Illness = weight loss: Sure I am happy that I have never gotten pneumonia, worms or thyroid. But dude, Kelly Osbourne cannot seriously have lost 7 kgs in just three weeks. That's insane. It took me 1 month to lose 3 kgs and I struggled. But she says it was the thyroid..so am I contemplating developing Thyroid somehow? sure I am. But then I won't push it. I will do it the right way. But that still doesn't explain how she got so skinny. If she can do it I can so totally do it too. But not the way I ate this weekend. So I went back home for the long weekend, but I consumed three times what I would consume on a normal weekend..thyroid are you listening? Okay just joking..(NOT)

John the DICK: Yes I used some sort of profanity.
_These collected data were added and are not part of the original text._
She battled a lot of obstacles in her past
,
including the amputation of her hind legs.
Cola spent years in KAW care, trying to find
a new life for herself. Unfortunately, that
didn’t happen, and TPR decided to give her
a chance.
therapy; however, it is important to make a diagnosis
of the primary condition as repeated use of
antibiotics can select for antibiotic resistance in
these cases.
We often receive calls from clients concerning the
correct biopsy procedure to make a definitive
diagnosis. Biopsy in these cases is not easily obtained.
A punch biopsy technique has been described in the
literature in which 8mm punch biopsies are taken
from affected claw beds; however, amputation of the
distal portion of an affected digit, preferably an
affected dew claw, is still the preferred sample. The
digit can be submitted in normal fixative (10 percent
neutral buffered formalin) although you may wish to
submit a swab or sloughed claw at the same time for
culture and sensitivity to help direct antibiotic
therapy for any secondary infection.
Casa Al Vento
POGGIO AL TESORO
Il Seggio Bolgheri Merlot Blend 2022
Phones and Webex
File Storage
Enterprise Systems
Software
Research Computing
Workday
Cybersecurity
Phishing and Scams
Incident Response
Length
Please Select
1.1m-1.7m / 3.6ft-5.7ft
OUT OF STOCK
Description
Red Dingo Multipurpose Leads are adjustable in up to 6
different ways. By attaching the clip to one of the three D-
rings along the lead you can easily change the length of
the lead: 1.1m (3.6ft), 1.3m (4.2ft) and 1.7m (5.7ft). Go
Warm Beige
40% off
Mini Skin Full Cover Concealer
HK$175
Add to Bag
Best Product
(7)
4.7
Shriek or gasp in horror but it's true. John Mayer is a dick. Sure he sounds good and I would love to make love to his voice, but he is such a male chauvinist pig not to mention a racist pig. So he the Dick, John, calls his well, Dick (penis) a white supremacist..really now you dick..did you have to put your privates in the public in such a racially charged comment..that too in Playboy? Yes so we understand that you love your beach blonde babes, some athletic and svelte like Jenni A and others that are well endowed in all the right places like Jess S, but did you really have to say the things you said. Well, the first amendment allows you to. I don't think Beyonce or Rihanna are ever going to look your way after that one. And oh yeah. I still think you are a dick. No harm there.
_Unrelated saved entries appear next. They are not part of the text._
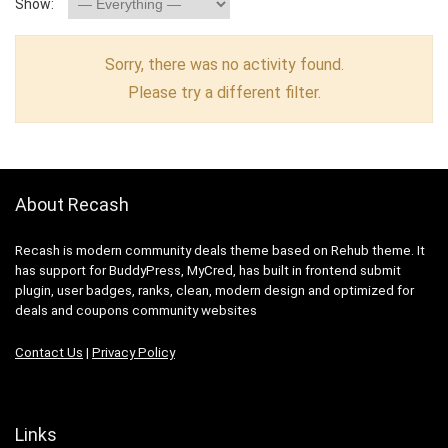
Show:
Sorry, there was no activity found.
Please try a different filter.
About Recash
Recash is modern community deals theme based on Rehub theme. It
has support for BuddyPress, MyCred, has built in frontend submit
plugin, user badges, ranks, clean, modern design and optimized for
deals and coupons community websites
Contact Us
|
Privacy Policy
Links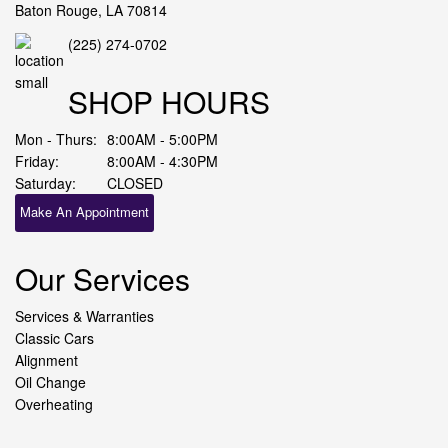
Baton Rouge, LA 70814
(225) 274-0702
SHOP HOURS
Mon - Thurs:
8:00AM - 5:00PM
Friday:
8:00AM - 4:30PM
Saturday:
CLOSED
Make An Appointment
Our Services
Services & Warranties
Classic Cars
Alignment
Oil Change
Overheating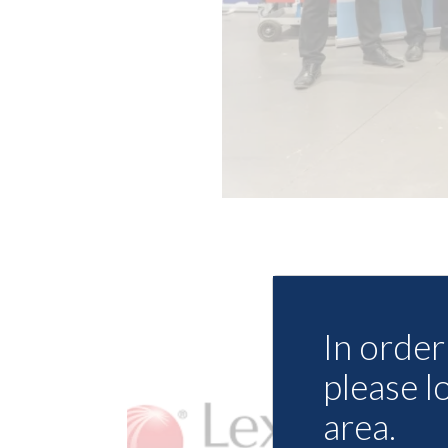
In order 
please l
area.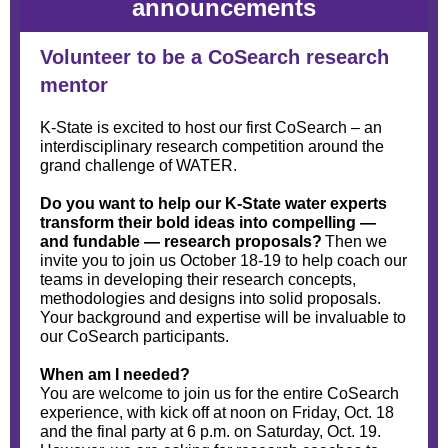
announcements
Volunteer to be a CoSearch research
mentor
K-State is excited to host our first CoSearch – an
interdisciplinary research competition around the
grand challenge of WATER.
Do you want to help our K-State water experts
transform their bold ideas into compelling —
and fundable — research proposals?
Then we
invite you to join us October 18-19 to help coach our
teams in developing their research concepts,
methodologies and designs into solid proposals.
Your background and expertise will be invaluable to
our CoSearch participants.
When am I needed?
You are welcome to join us for the entire CoSearch
experience, with kick off at noon on Friday, Oct. 18
and the final party at 6 p.m. on Saturday, Oct. 19.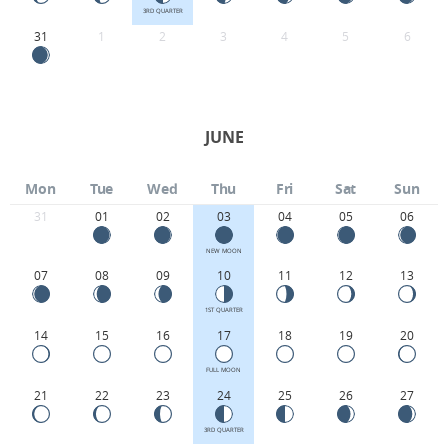
3RD QUARTER
31
1
2
3
4
5
6
JUNE
Mon
Tue
Wed
Thu
Fri
Sat
Sun
31
01
02
03
04
05
06
NEW MOON
07
08
09
10
11
12
13
1ST QUARTER
14
15
16
17
18
19
20
FULL MOON
21
22
23
24
25
26
27
3RD QUARTER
BSB, here I Come?: For those of you who know me, you would probably know that I am the biggest *Nsync fan ever..like ever ever..been to 3 concerts, waited in line at midnight for their albums and have even color coordinated myself to match them...Well, never thought this day would come, but I am going for a BSB concert. Yes, thats Backstreet Boys..They were my sworn enemies..I mean they are my sworn enemies..but I cant help it if I know all the lyrics to all their songs, own all their CDs...it happens right...keep your friends close but you enemies closer...that's the way I see it..Anyways this week was full of sleepless nights...I can't help but thinking I am betraying *Nsync..but then I realized I am getting free tickets and not really making much of an effort to go..right on...It's all good again..::phew::


Valentines Day what?: Who cares that I didn't get any flowers, chocolate or jewelry. I got all the cheesy, mushy chick flicks you could ever think of. It was a day of bliss. A huge serving of my favorite ice-cream, chocolate pancakes, strawberry waffles, chick flicks back to back, my humongous king side bed and my favorite Winnie the pooh. It was bliss that can be compared to no other. I love Valentines Day, probably not for the same reasons you or the rest of the world does though.

Quite a strange week. Filled with music, horror and food. Eh..nothing out of the ordinary right.